AIM OF THE TASK
Nothing but an exact copy of the data should be output.

INPUT DATA
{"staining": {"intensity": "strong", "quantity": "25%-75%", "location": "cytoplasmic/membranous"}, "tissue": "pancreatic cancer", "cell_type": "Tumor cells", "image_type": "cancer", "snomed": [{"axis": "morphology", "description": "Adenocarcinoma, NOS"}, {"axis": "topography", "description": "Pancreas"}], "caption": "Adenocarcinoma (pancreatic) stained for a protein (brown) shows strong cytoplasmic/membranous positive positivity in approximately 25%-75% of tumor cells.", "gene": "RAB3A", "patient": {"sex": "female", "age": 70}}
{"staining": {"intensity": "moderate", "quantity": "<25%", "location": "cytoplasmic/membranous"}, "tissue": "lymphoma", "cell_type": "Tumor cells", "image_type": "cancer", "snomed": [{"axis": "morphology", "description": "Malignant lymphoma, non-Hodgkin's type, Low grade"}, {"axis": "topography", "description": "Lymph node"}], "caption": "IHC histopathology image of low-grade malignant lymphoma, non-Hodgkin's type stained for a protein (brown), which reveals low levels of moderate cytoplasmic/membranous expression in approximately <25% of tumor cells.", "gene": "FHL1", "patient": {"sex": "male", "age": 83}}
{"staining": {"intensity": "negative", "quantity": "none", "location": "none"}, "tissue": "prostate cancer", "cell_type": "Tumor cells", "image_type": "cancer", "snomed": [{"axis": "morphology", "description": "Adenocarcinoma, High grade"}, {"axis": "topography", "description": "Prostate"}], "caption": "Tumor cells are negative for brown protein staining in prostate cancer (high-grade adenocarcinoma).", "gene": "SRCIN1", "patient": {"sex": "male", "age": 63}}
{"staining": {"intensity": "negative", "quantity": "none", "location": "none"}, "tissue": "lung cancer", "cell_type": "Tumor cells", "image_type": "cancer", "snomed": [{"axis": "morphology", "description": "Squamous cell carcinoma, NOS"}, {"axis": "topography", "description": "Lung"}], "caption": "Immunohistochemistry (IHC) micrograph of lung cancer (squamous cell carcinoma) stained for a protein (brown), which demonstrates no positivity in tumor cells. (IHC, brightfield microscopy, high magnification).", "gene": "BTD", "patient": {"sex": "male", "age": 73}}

ANSWER TO THIS PROBLEM
{"staining": {"intensity": "strong", "quantity": "25%-75%", "location": "cytoplasmic/membranous"}, "tissue": "pancreatic cancer", "cell_type": "Tumor cells", "image_type": "cancer", "snomed": [{"axis": "morphology", "description": "Adenocarcinoma, NOS"}, {"axis": "topography", "description": "Pancreas"}], "caption": "Adenocarcinoma (pancreatic) stained for a protein (brown) shows strong cytoplasmic/membranous positive positivity in approximately 25%-75% of tumor cells.", "gene": "RAB3A", "patient": {"sex": "female", "age": 70}}
{"staining": {"intensity": "moderate", "quantity": "<25%", "location": "cytoplasmic/membranous"}, "tissue": "lymphoma", "cell_type": "Tumor cells", "image_type": "cancer", "snomed": [{"axis": "morphology", "description": "Malignant lymphoma, non-Hodgkin's type, Low grade"}, {"axis": "topography", "description": "Lymph node"}], "caption": "IHC histopathology image of low-grade malignant lymphoma, non-Hodgkin's type stained for a protein (brown), which reveals low levels of moderate cytoplasmic/membranous expression in approximately <25% of tumor cells.", "gene": "FHL1", "patient": {"sex": "male", "age": 83}}
{"staining": {"intensity": "negative", "quantity": "none", "location": "none"}, "tissue": "prostate cancer", "cell_type": "Tumor cells", "image_type": "cancer", "snomed": [{"axis": "morphology", "description": "Adenocarcinoma, High grade"}, {"axis": "topography", "description": "Prostate"}], "caption": "Tumor cells are negative for brown protein staining in prostate cancer (high-grade adenocarcinoma).", "gene": "SRCIN1", "patient": {"sex": "male", "age": 63}}
{"staining": {"intensity": "negative", "quantity": "none", "location": "none"}, "tissue": "lung cancer", "cell_type": "Tumor cells", "image_type": "cancer", "snomed": [{"axis": "morphology", "description": "Squamous cell carcinoma, NOS"}, {"axis": "topography", "description": "Lung"}], "caption": "Immunohistochemistry (IHC) micrograph of lung cancer (squamous cell carcinoma) stained for a protein (brown), which demonstrates no positivity in tumor cells. (IHC, brightfield microscopy, high magnification).", "gene": "BTD", "patient": {"sex": "male", "age": 73}}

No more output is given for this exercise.